1. The use of pornography among young people, who use it massively online, is connected to the decrease in sexual desire and premature ejaculation, as well as in some cases to social anxiety disorders, depression, DOC, and ADHD [30-32].

2. There is a clear neurobiological difference between “sexual employees” and “porn addicts”: if the former has a ventral hypoactivity, the latter instead are characterized by greater ventral reactivity for erotic signals and rewards without hypoactivity of the reward circuits. This would suggest that employees need interpersonal physical contact, while the latter tend to solitary activity [33,34]. Also, drug addicts exhibit greater disorganization of the white matter of the prefrontal cortex [35].

3. Porn addiction, although distinct neurobiologically from sexual addiction, is still a form of behavioral addiction and this dysfunctionality favors an aggravation of the person’s psychopathological condition, directly and indirectly involving a neurobiological modification at the level of desensitization to functional sexual stimulus, hypersensitization to stimulus sexual dysfunction, a marked level of stress capable of affecting the hormonal values of the pituitary-hypothalamic-adrenal axis and hypofrontality of the prefrontal circuits [36].

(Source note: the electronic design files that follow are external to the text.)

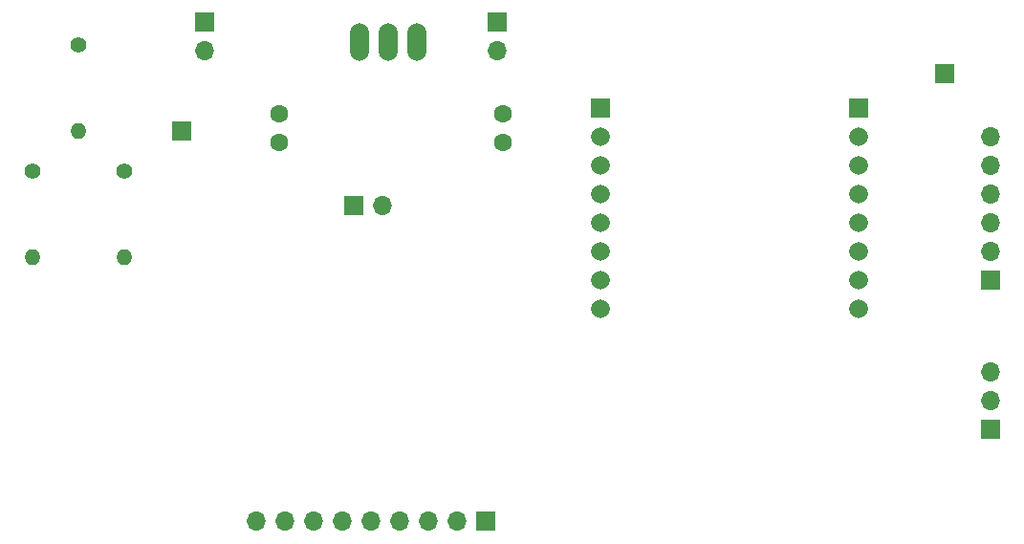
<source format=gbr>
%TF.GenerationSoftware,KiCad,Pcbnew,(5.1.10)-1*%
%TF.CreationDate,2021-11-10T11:22:41-03:00*%
%TF.ProjectId,circuito-cadeado,63697263-7569-4746-9f2d-636164656164,rev?*%
%TF.SameCoordinates,Original*%
%TF.FileFunction,Copper,L1,Top*%
%TF.FilePolarity,Positive*%
%FSLAX46Y46*%
G04 Gerber Fmt 4.6, Leading zero omitted, Abs format (unit mm)*
G04 Created by KiCad (PCBNEW (5.1.10)-1) date 2021-11-10 11:22:41*
%MOMM*%
%LPD*%
G01*
G04 APERTURE LIST*
%TA.AperFunction,ComponentPad*%
%ADD10C,1.665000*%
%TD*%
%TA.AperFunction,ComponentPad*%
%ADD11R,1.665000X1.665000*%
%TD*%
%TA.AperFunction,ComponentPad*%
%ADD12C,1.600000*%
%TD*%
%TA.AperFunction,ComponentPad*%
%ADD13R,1.700000X1.700000*%
%TD*%
%TA.AperFunction,ComponentPad*%
%ADD14O,1.700000X1.700000*%
%TD*%
%TA.AperFunction,ComponentPad*%
%ADD15C,1.400000*%
%TD*%
%TA.AperFunction,ComponentPad*%
%ADD16O,1.400000X1.400000*%
%TD*%
%TA.AperFunction,ComponentPad*%
%ADD17O,1.676400X3.352800*%
%TD*%
G04 APERTURE END LIST*
D10*
%TO.P,esp1,16*%
%TO.N,Net-(esp1-Pad16)*%
X164084000Y-101600000D03*
%TO.P,esp1,15*%
%TO.N,Net-(esp1-Pad15)*%
X164084000Y-99060000D03*
%TO.P,esp1,14*%
%TO.N,Net-(esp1-Pad14)*%
X164084000Y-96520000D03*
%TO.P,esp1,13*%
%TO.N,Net-(esp1-Pad13)*%
X164084000Y-93980000D03*
%TO.P,esp1,12*%
%TO.N,Net-(esp1-Pad12)*%
X164084000Y-91440000D03*
%TO.P,esp1,11*%
%TO.N,Net-(IO0-Pad1)*%
X164084000Y-88900000D03*
%TO.P,esp1,10*%
%TO.N,Net-(esp1-Pad10)*%
X164084000Y-86360000D03*
D11*
%TO.P,esp1,9*%
%TO.N,Net-(esp1-Pad9)*%
X164084000Y-83820000D03*
%TO.P,esp1,8*%
%TO.N,Net-(C2-Pad1)*%
X141224000Y-83820000D03*
D10*
%TO.P,esp1,7*%
%TO.N,GNDREF*%
X141224000Y-86360000D03*
%TO.P,esp1,6*%
%TO.N,Net-(esp1-Pad6)*%
X141224000Y-88900000D03*
%TO.P,esp1,5*%
%TO.N,Net-(esp1-Pad5)*%
X141224000Y-91440000D03*
%TO.P,esp1,4*%
%TO.N,Net-(esp1-Pad4)*%
X141224000Y-93980000D03*
%TO.P,esp1,3*%
%TO.N,Net-(esp1-Pad3)*%
X141224000Y-96520000D03*
%TO.P,esp1,2*%
%TO.N,Net-(esp1-Pad2)*%
X141224000Y-99060000D03*
%TO.P,esp1,1*%
%TO.N,Net-(esp1-Pad1)*%
X141224000Y-101600000D03*
%TD*%
D12*
%TO.P,C1,2*%
%TO.N,GNDREF*%
X112776000Y-86828000D03*
%TO.P,C1,1*%
%TO.N,+9V*%
X112776000Y-84328000D03*
%TD*%
%TO.P,C2,1*%
%TO.N,Net-(C2-Pad1)*%
X132588000Y-84328000D03*
%TO.P,C2,2*%
%TO.N,GNDREF*%
X132588000Y-86828000D03*
%TD*%
D13*
%TO.P,DivTen1,1*%
%TO.N,Net-(DivTen1-Pad1)*%
X104140000Y-85852000D03*
%TD*%
%TO.P,Gnd0,1*%
%TO.N,GNDREF*%
X119380000Y-92456000D03*
D14*
%TO.P,Gnd0,2*%
X121920000Y-92456000D03*
%TD*%
D13*
%TO.P,gravEsp1,1*%
%TO.N,Net-(esp1-Pad16)*%
X175768000Y-99060000D03*
D14*
%TO.P,gravEsp1,2*%
%TO.N,Net-(gravEsp1-Pad2)*%
X175768000Y-96520000D03*
%TO.P,gravEsp1,3*%
%TO.N,Net-(C2-Pad1)*%
X175768000Y-93980000D03*
%TO.P,gravEsp1,4*%
%TO.N,Net-(esp1-Pad15)*%
X175768000Y-91440000D03*
%TO.P,gravEsp1,5*%
%TO.N,Net-(esp1-Pad14)*%
X175768000Y-88900000D03*
%TO.P,gravEsp1,6*%
%TO.N,Net-(gravEsp1-Pad6)*%
X175768000Y-86360000D03*
%TD*%
D13*
%TO.P,IO0,1*%
%TO.N,Net-(IO0-Pad1)*%
X171704000Y-80772000D03*
%TD*%
%TO.P,mpu6050,1*%
%TO.N,Net-(mpu6050-Pad1)*%
X131064000Y-120396000D03*
D14*
%TO.P,mpu6050,2*%
%TO.N,Net-(mpu6050-Pad2)*%
X128524000Y-120396000D03*
%TO.P,mpu6050,3*%
%TO.N,Net-(mpu6050-Pad3)*%
X125984000Y-120396000D03*
%TO.P,mpu6050,4*%
%TO.N,Net-(mpu6050-Pad4)*%
X123444000Y-120396000D03*
%TO.P,mpu6050,5*%
%TO.N,Net-(esp1-Pad4)*%
X120904000Y-120396000D03*
%TO.P,mpu6050,6*%
%TO.N,Net-(esp1-Pad3)*%
X118364000Y-120396000D03*
%TO.P,mpu6050,7*%
%TO.N,GNDREF*%
X115824000Y-120396000D03*
%TO.P,mpu6050,8*%
%TO.N,Net-(esp1-Pad9)*%
X113284000Y-120396000D03*
%TO.P,mpu6050,9*%
%TO.N,N/C*%
X110744000Y-120396000D03*
%TD*%
D15*
%TO.P,R1,1*%
%TO.N,Net-(DivTen1-Pad1)*%
X99060000Y-89408000D03*
D16*
%TO.P,R1,2*%
%TO.N,GNDREF*%
X99060000Y-97028000D03*
%TD*%
%TO.P,R2,2*%
%TO.N,GNDREF*%
X90932000Y-97028000D03*
D15*
%TO.P,R2,1*%
%TO.N,Net-(DivTen1-Pad1)*%
X90932000Y-89408000D03*
%TD*%
%TO.P,R3,1*%
%TO.N,+9V*%
X94996000Y-78232000D03*
D16*
%TO.P,R3,2*%
%TO.N,Net-(DivTen1-Pad1)*%
X94996000Y-85852000D03*
%TD*%
D17*
%TO.P,Reg1,3*%
%TO.N,Net-(C2-Pad1)*%
X124968000Y-77978000D03*
%TO.P,Reg1,2*%
%TO.N,GNDREF*%
X122428000Y-77978000D03*
%TO.P,Reg1,1*%
%TO.N,+9V*%
X119888000Y-77978000D03*
%TD*%
D13*
%TO.P,servoM1,1*%
%TO.N,Net-(esp1-Pad1)*%
X175768000Y-112268000D03*
D14*
%TO.P,servoM1,2*%
%TO.N,Net-(C2-Pad1)*%
X175768000Y-109728000D03*
%TO.P,servoM1,3*%
%TO.N,Net-(esp1-Pad12)*%
X175768000Y-107188000D03*
%TD*%
%TO.P,Vcc2,2*%
%TO.N,+9V*%
X106172000Y-78740000D03*
D13*
%TO.P,Vcc2,1*%
X106172000Y-76200000D03*
%TD*%
%TO.P,Vcc3,1*%
%TO.N,Net-(C2-Pad1)*%
X132080000Y-76200000D03*
D14*
%TO.P,Vcc3,2*%
X132080000Y-78740000D03*
%TD*%
M02*

</source>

4. The low tolerance of pornography consumption was confirmed by an fMRI study which found a lower presence of gray matter in the reward system (dorsal striatum) related to the quantity of pornography consumed. He also found that increased use of pornography is correlated with less activation of the reward circuit while briefly watching sexual photos. Researchers believe their results indicated desensitization and possibly tolerance, which is the need for more stimulation to achieve the same level of arousal. Furthermore, signals of lower potential have been found in Putamen in porn-dependent subjects [37].

5. Contrary to what one might think, porn addicts do not have a high sexual desire and the masturbatory practice associated with viewing pornographic material decreases the desire also favoring premature ejaculation, as the subject feels more comfortable in solo activity. Therefore individuals with greater reactivity to porn prefer to perform solitary sexual acts than shared with a real person [38,39].

6. The sudden suspension of porn addiction causes negative effects in mood, excitement, and relational and sexual satisfaction [40,41].

7. The massive use of pornography facilitates the onset of psychosocial disorders and relationship difficulties [42].

8. The neural networks involved in sexual behavior are similar to those involved in processing other rewards, including addictions.